* To-do item
All of the data below should be repeated exactly. Pictures should not be included.

* Available data
^^^^^^^^
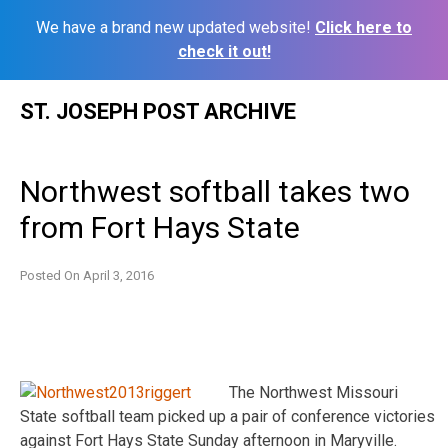
We have a brand new updated website!
Click here to
check it out!
Skip
ST. JOSEPH POST ARCHIVE
to
content
Northwest softball takes two
from Fort Hays State
Posted On
April 3, 2016
The Northwest Missouri
State softball team picked up a pair of conference victories
against Fort Hays State Sunday afternoon in Maryville.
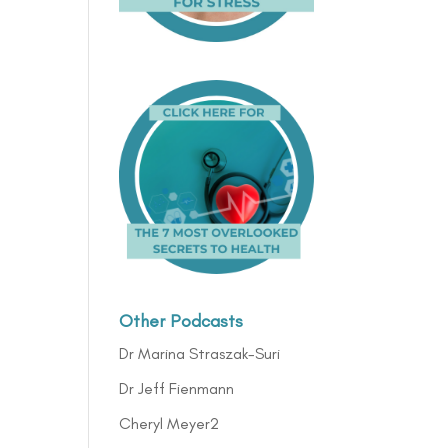
Other Podcasts
Dr Marina Straszak-Suri
Dr Jeff Fienmann
Cheryl Meyer2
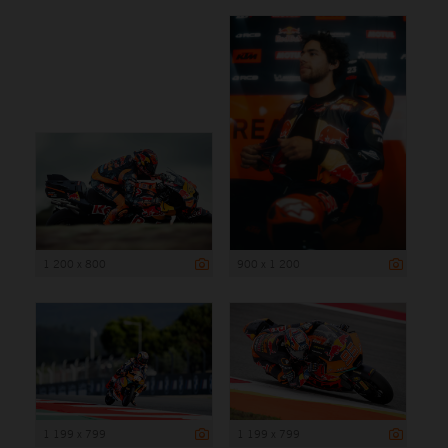
1 200 x 800
900 x 1 200
1 199 x 799
1 199 x 799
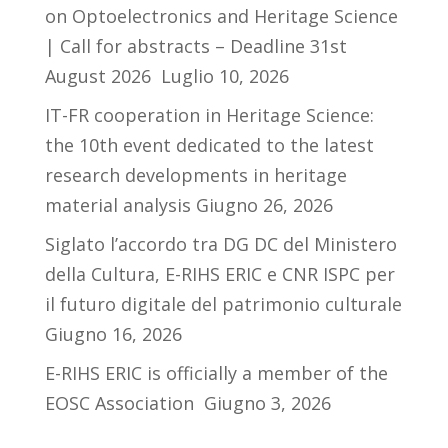
on Optoelectronics and Heritage Science
| Call for abstracts – Deadline 31st
August 2026
Luglio 10, 2026
IT-FR cooperation in Heritage Science:
the 10th event dedicated to the latest
research developments in heritage
material analysis
Giugno 26, 2026
Siglato l’accordo tra DG DC del Ministero
della Cultura, E-RIHS ERIC e CNR ISPC per
il futuro digitale del patrimonio culturale
Giugno 16, 2026
E-RIHS ERIC is officially a member of the
EOSC Association
Giugno 3, 2026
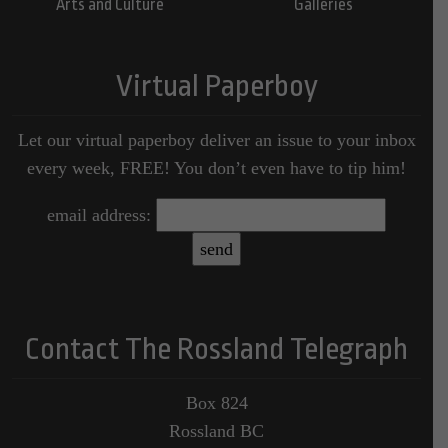
Arts and Culture
Galleries
Virtual Paperboy
Let our virtual paperboy deliver an issue to your inbox
every week, FREE! You don’t even have to tip him!
email address:
Contact The Rossland Telegraph
Box 824
Rossland BC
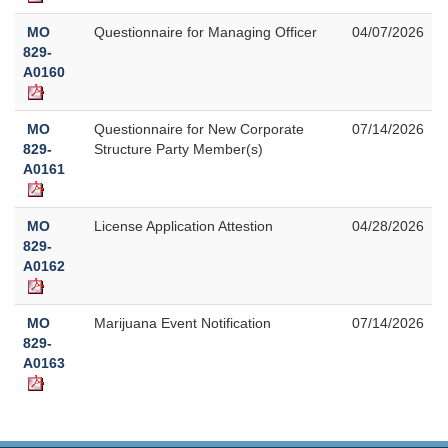
MO
Questionnaire for Managing Officer
04/07/2026
829-
A0160
MO
Questionnaire for New Corporate
07/14/2026
829-
Structure Party Member(s)
A0161
MO
License Application Attestion
04/28/2026
829-
A0162
MO
Marijuana Event Notification
07/14/2026
829-
A0163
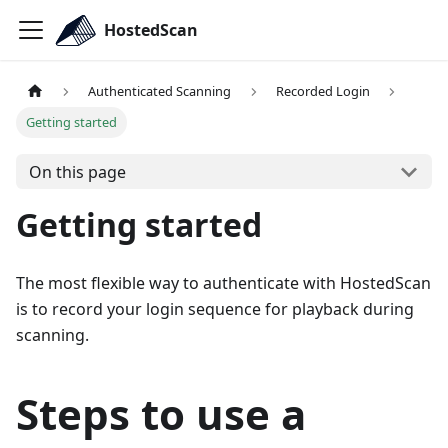
HostedScan
Authenticated Scanning
Recorded Login
Getting started
On this page
Getting started
The most flexible way to authenticate with HostedScan
is to record your login sequence for playback during
scanning.
Steps to use a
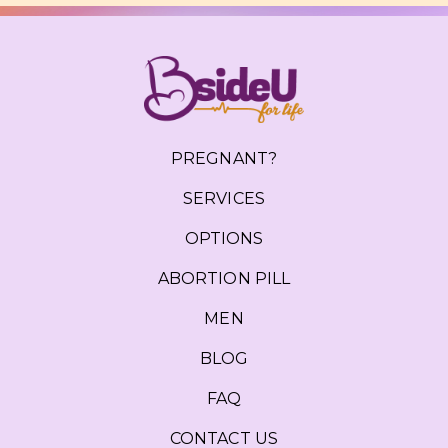
PREGNANT?
SERVICES
OPTIONS
ABORTION PILL
MEN
BLOG
FAQ
CONTACT US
^^^^^^^^
* Task output
We have a brand new updated website!
Click here to
check it out!
Skip
ST. JOSEPH POST ARCHIVE
to
content
Northwest softball takes two
from Fort Hays State
Posted On
April 3, 2016
The Northwest Missouri
State softball team picked up a pair of conference victories
against Fort Hays State Sunday afternoon in Maryville.
Other Podcasts
Dr Marina Straszak-Suri
Dr Jeff Fienmann
Cheryl Meyer2
1 200 x 800
900 x 1 200
1 199 x 799
1 199 x 799
on Optoelectronics and Heritage Science
| Call for abstracts – Deadline 31st
August 2026
Luglio 10, 2026
IT-FR cooperation in Heritage Science:
the 10th event dedicated to the latest
research developments in heritage
material analysis
Giugno 26, 2026
Siglato l’accordo tra DG DC del Ministero
della Cultura, E-RIHS ERIC e CNR ISPC per
il futuro digitale del patrimonio culturale
Giugno 16, 2026
E-RIHS ERIC is officially a member of the
EOSC Association
Giugno 3, 2026
Arts and Culture
Galleries
Virtual Paperboy
Let our virtual paperboy deliver an issue to your inbox
every week, FREE! You don’t even have to tip him!
email address:
Contact The Rossland Telegraph
Box 824
Rossland BC
MO
Questionnaire for Managing Officer
04/07/2026
829-
A0160
MO
Questionnaire for New Corporate
07/14/2026
829-
Structure Party Member(s)
A0161
MO
License Application Attestion
04/28/2026
829-
A0162
MO
Marijuana Event Notification
07/14/2026
829-
A0163
HostedScan
Authenticated Scanning
Recorded Login
Getting started
On this page
Getting started
The most flexible way to authenticate with HostedScan
is to record your login sequence for playback during
scanning.
Steps to use a
PREGNANT?
SERVICES
OPTIONS
ABORTION PILL
MEN
BLOG
FAQ
CONTACT US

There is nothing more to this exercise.